Yeah, I realized and implemented that in the meantime as well - taking the plymouth fix from #74 serves as a pretty good skeleton.

Preliminary local PKGBUILD based on tpm2-totp-git from AUR works fine. I'll polish up my code and try to push later today.

Anything special to consider before making a pull request?

Preliminary local PKGBUILD based on tpm2-totp-git from AUR works fine. I'll polish up my code and try to push later today.

Awesome :) I'll start a new release cycle once this has been merged as well.

Anything special to consider before making a pull request?

Keeping the structure similar to #75 seems like a good idea, otherwise nothing special as far as I can think of - we use the Developers Certificate of Origin, so remember to signoff your commits (git commit -s).

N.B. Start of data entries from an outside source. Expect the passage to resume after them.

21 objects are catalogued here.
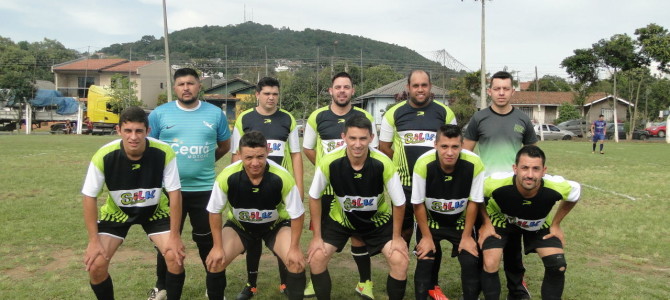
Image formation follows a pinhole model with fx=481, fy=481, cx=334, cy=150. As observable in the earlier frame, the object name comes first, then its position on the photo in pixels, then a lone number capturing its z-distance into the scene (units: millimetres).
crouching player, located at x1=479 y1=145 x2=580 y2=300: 4023
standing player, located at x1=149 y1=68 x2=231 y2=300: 4676
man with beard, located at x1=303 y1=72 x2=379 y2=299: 4723
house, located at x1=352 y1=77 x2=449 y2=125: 44188
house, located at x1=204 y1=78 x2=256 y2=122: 50344
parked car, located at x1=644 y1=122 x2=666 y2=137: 37625
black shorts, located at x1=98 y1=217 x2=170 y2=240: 4184
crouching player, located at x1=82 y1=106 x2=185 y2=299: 3973
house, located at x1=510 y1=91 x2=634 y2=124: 50762
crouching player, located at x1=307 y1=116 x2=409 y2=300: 4180
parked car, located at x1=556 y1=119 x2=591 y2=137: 38344
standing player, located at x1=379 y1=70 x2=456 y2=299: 4812
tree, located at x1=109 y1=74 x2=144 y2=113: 40438
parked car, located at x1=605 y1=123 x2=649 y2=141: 36312
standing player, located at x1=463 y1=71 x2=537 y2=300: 4621
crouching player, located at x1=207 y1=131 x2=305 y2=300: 4047
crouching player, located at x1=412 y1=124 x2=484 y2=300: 4133
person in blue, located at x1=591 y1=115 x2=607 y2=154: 21297
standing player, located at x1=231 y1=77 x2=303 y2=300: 4844
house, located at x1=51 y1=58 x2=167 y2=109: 54500
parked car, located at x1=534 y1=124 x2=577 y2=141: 36000
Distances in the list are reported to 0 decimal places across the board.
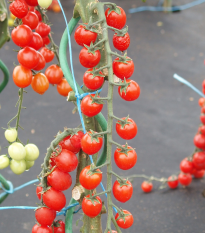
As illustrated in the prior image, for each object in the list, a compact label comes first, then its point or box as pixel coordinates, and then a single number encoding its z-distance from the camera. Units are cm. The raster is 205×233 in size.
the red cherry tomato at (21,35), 105
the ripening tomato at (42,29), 115
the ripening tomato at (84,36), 99
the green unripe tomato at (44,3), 106
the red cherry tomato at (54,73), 117
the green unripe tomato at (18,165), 116
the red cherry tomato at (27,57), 107
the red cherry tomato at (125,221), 102
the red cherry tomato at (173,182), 196
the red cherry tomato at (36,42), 109
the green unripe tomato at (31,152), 115
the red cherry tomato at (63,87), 117
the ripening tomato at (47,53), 118
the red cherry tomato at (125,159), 99
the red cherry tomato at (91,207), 101
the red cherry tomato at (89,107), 98
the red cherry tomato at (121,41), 100
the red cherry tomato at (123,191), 100
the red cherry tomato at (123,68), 99
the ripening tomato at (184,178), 193
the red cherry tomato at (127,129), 99
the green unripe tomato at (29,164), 118
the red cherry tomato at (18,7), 106
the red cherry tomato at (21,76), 108
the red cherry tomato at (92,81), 99
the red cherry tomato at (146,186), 195
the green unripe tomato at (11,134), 113
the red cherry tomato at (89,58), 99
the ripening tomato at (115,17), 101
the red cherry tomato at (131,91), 98
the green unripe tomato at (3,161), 116
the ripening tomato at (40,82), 113
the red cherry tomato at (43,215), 106
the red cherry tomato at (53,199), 104
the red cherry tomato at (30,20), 111
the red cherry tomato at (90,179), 98
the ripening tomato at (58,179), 104
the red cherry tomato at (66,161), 102
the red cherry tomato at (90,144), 98
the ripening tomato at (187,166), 192
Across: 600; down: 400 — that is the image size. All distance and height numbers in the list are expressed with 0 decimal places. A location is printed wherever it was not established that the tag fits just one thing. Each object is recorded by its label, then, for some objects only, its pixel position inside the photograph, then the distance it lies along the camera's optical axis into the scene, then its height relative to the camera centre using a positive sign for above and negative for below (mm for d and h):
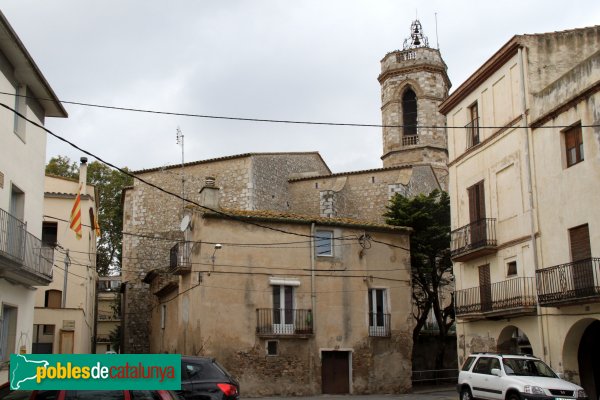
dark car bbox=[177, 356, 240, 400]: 12906 -821
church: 25531 +1363
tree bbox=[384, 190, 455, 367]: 33125 +4366
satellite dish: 26486 +4302
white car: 16031 -1110
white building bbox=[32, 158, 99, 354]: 30547 +2778
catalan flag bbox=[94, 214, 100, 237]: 31350 +5040
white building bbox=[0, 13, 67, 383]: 16516 +3729
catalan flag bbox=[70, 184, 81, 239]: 23891 +4010
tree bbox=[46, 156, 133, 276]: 53812 +10845
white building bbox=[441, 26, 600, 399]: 18688 +3979
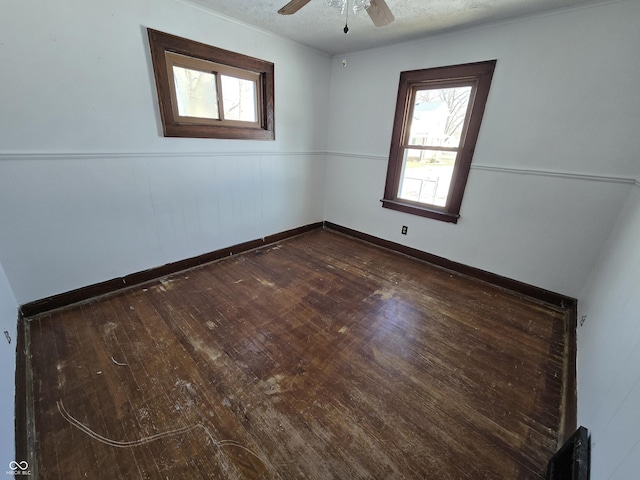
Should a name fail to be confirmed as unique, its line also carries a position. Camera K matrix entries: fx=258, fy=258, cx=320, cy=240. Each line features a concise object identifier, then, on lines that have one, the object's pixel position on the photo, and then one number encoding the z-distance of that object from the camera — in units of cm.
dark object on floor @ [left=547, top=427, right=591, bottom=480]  102
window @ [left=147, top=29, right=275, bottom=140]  220
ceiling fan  154
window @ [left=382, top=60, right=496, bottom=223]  257
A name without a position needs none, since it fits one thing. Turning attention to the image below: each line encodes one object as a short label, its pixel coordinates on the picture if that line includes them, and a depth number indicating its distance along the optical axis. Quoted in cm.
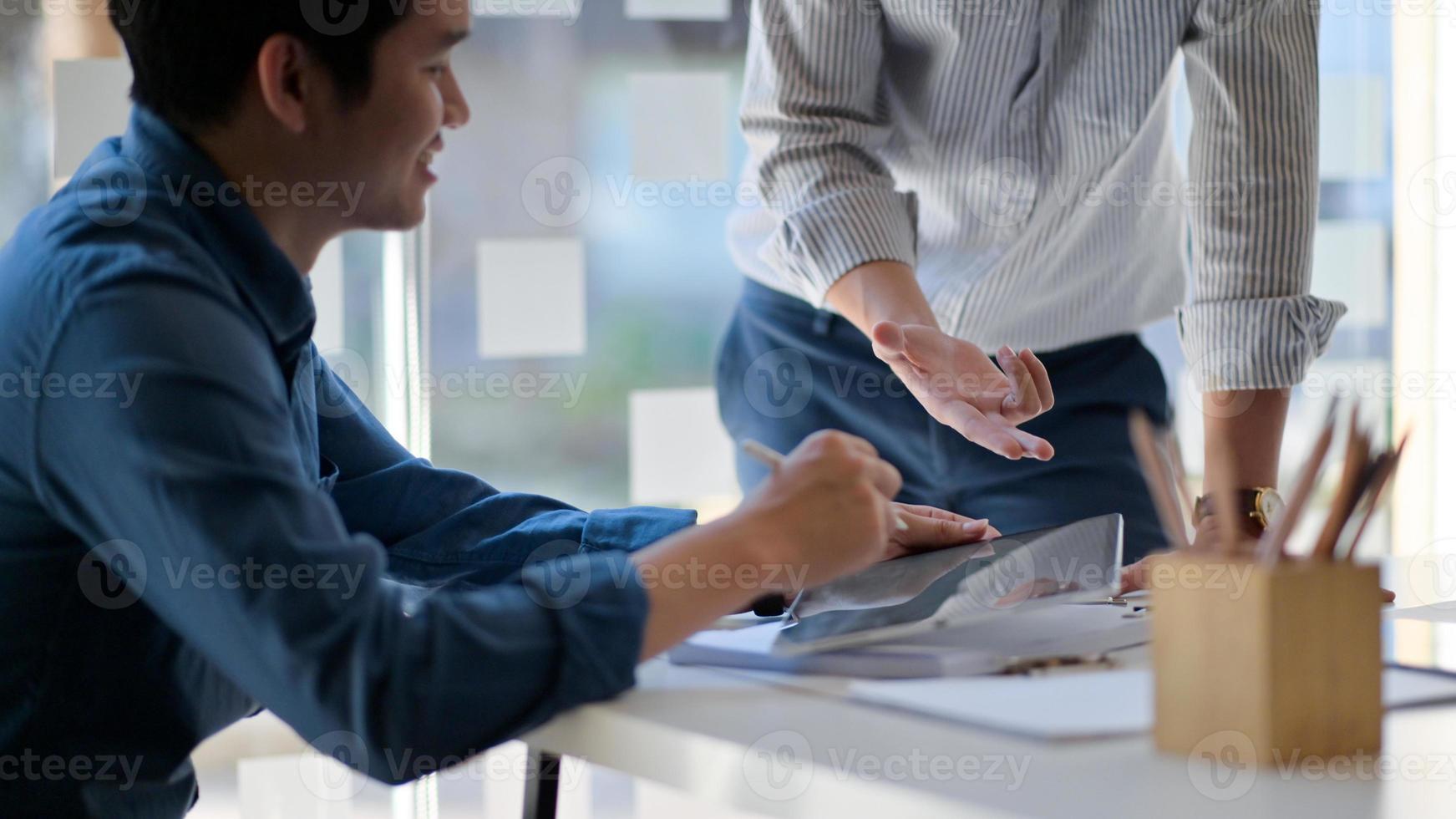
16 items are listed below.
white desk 85
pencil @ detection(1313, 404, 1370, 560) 93
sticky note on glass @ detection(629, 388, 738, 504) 247
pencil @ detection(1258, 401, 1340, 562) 92
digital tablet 125
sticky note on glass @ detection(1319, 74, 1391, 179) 271
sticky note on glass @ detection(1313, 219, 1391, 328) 272
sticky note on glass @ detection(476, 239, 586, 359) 242
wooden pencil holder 91
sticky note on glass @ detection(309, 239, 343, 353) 235
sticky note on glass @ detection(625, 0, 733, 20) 246
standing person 199
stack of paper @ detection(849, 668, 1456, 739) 99
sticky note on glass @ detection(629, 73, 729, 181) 246
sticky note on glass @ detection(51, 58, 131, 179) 225
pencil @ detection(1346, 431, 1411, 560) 97
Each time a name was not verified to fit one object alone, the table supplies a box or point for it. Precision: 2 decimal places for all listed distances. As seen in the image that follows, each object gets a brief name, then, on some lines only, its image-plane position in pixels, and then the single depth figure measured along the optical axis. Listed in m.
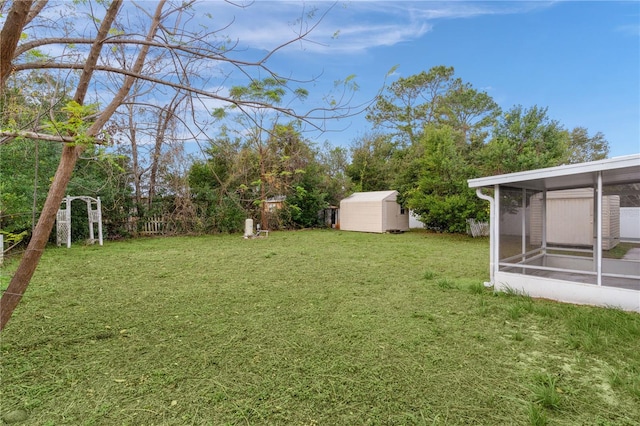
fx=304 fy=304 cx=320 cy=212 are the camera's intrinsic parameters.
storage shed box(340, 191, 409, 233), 13.84
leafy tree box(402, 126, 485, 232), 10.76
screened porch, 3.81
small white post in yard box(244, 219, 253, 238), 11.41
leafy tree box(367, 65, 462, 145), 19.27
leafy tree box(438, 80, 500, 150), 18.83
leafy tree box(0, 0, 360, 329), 1.98
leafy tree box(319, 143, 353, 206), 16.11
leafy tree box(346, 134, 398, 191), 18.38
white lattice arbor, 8.47
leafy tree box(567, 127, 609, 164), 21.23
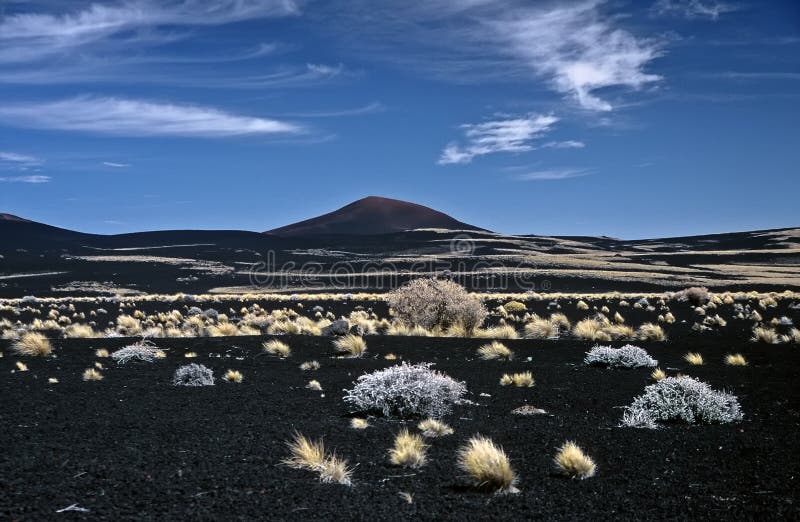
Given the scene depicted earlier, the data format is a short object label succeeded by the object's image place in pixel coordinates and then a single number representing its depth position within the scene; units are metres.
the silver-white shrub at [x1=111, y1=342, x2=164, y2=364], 16.34
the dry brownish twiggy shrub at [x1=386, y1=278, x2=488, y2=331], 25.17
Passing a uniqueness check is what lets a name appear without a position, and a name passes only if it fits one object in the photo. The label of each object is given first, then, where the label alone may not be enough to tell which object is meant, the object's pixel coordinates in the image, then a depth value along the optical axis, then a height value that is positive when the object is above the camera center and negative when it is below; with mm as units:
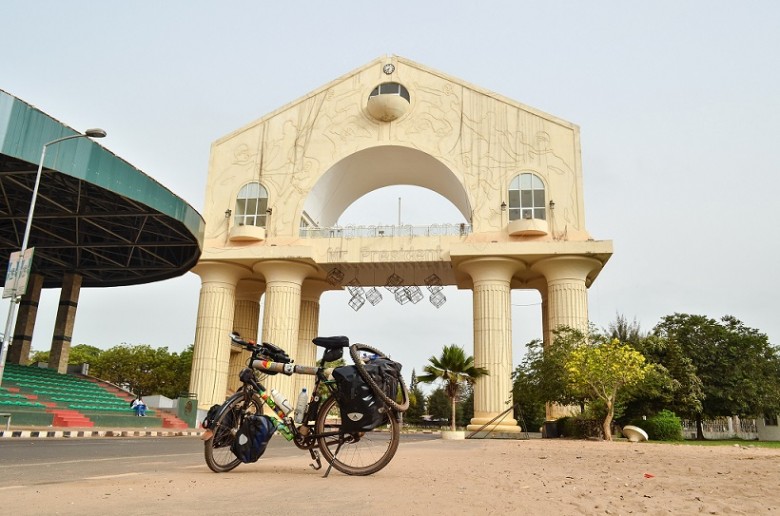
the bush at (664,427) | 24469 -431
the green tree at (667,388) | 28047 +1398
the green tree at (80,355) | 67312 +4090
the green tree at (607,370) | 21984 +1513
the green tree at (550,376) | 25242 +1463
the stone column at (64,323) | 33969 +3721
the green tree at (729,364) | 34969 +3119
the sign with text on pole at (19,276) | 16203 +2944
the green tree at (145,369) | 59625 +2460
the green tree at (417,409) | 72250 -372
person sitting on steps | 28031 -594
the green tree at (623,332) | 35972 +5158
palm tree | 29281 +1716
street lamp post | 16616 +2331
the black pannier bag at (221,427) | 7148 -324
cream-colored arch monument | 30594 +10306
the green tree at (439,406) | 75688 +114
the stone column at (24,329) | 34406 +3381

Is the D-Bus/tpm2-abrmd error message still present in your local testing? In that case, I'd include the Environment="TPM2TOTP_TCTI=device:/dev/tpm0" in the unit file as suggested above as a workaround to silence the error until the sd-encrypt hook is fixed. (The unit file already depends on dev-tpm0.device anyway, so the explicit specification of the TPM device is fine.)